Tale massa d’aria, proveniente dal Nord Europa, è destinata a scivolare verso il Mediterraneo e a coinvolgere in pieno l’Italia, inaugurando un periodo dal sapore finalmente quasi invernale. Non che fino ad adesso non abbia fatto freddo la mattina in Valle Padana.
Ma erano temperature condizionate da un freddo fittizio, diciamo da inversione termica. Adesso invece, con l’arrivo di questo nucleo gelido, si assisterà a un netto calo delle temperature. A distanza di cinque settimane dalla precoce ondata di freddo ottobrina, in tutta Italia i valori termici diventeranno inferiori alle medie.
La manovra è perfetta
Le correnti fredde, incanalate attraverso la cosiddetta Porta del Rodano, potrebbero inoltre contribuire alla formazione di una depressione sul Mar Tirreno, capace di dare ulteriore maltempo. Se in una prima fase si paventava l’idea di tanto freddo, in questi nuovi aggiornamenti si scopre che saranno in realtà le precipitazioni a essere molto abbondanti.
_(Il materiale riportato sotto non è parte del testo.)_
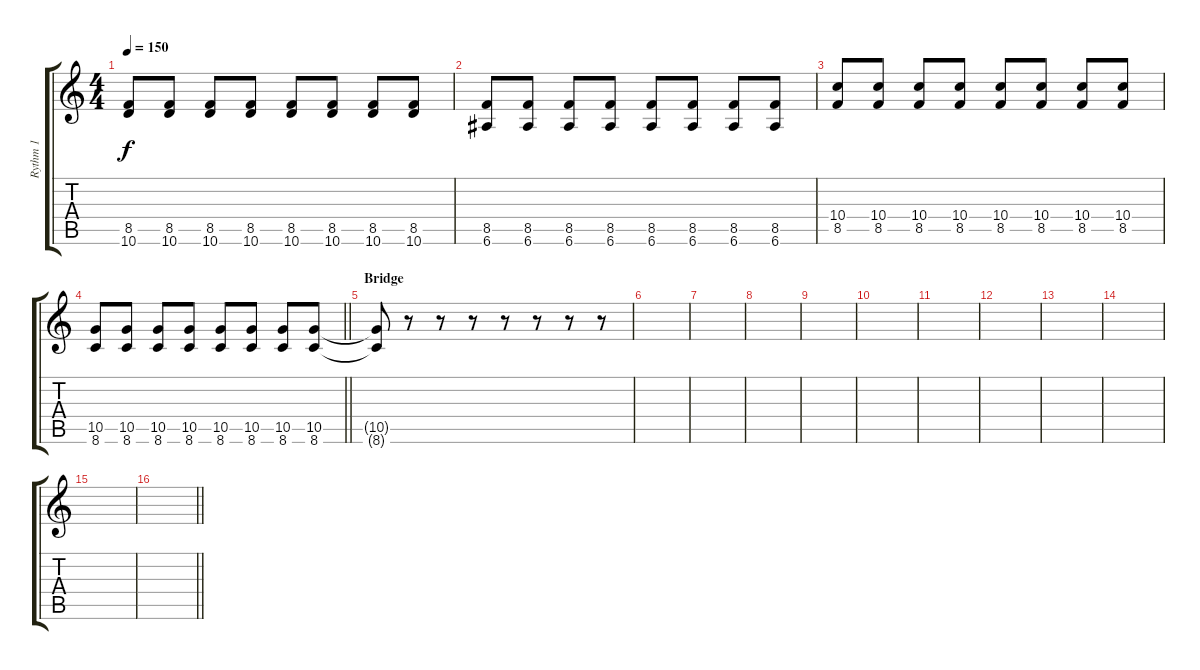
\track ("Rythm 1" "Rythm 1") {instrument distortionguitar}
\staff {score tabs}
\tuning (E4 B3 G3 D3 A2 E2) {hide}
\ts (4 4)
\tempo 150
\clef g2
\ks c
(8.5 10.6).8{dy f} (8.5 10.6).8 (8.5 10.6).8 (8.5 10.6).8 (8.5 10.6).8 (8.5 10.6).8 (8.5 10.6).8 (8.5 10.6).8 |
(8.5 6.6).8 (8.5 6.6).8 (8.5 6.6).8 (8.5 6.6).8 (8.5 6.6).8 (8.5 6.6).8 (8.5 6.6).8 (8.5 6.6).8 |
(10.4 8.5).8 (10.4 8.5).8 (10.4 8.5).8 (10.4 8.5).8 (10.4 8.5).8 (10.4 8.5).8 (10.4 8.5).8 (10.4 8.5).8 |
\barLineRight lightlight
(10.5 8.6).8 (10.5 8.6).8 (10.5 8.6).8 (10.5 8.6).8 (10.5 8.6).8 (10.5 8.6).8 (10.5 8.6).8 (10.5 8.6).8 |
\section ("" "Bridge")
(10.5{t} 8.6{t}).8 r.8 r.8 r.8 r.8 r.8 r.8 r.8 |
|
|
|
|
|
|
|
|
|
|
\barLineRight lightlight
Ad esempio, l’eventuale minimo barico favorirebbe ulteriori precipitazioni di rilievo su molte zone del Paese e, al Nord, la colonna d’aria più fredda potrebbe consentire il ritorno della neve a quote relativamente basse. Attenzione però che non si tratta di neve a quote di pianura. Potrebbe essere comunque ben al di sotto dei 1000 metri. Ma non saranno condizioni meteo del tutto invernali. Sarà un assaggio… della nuova stagione.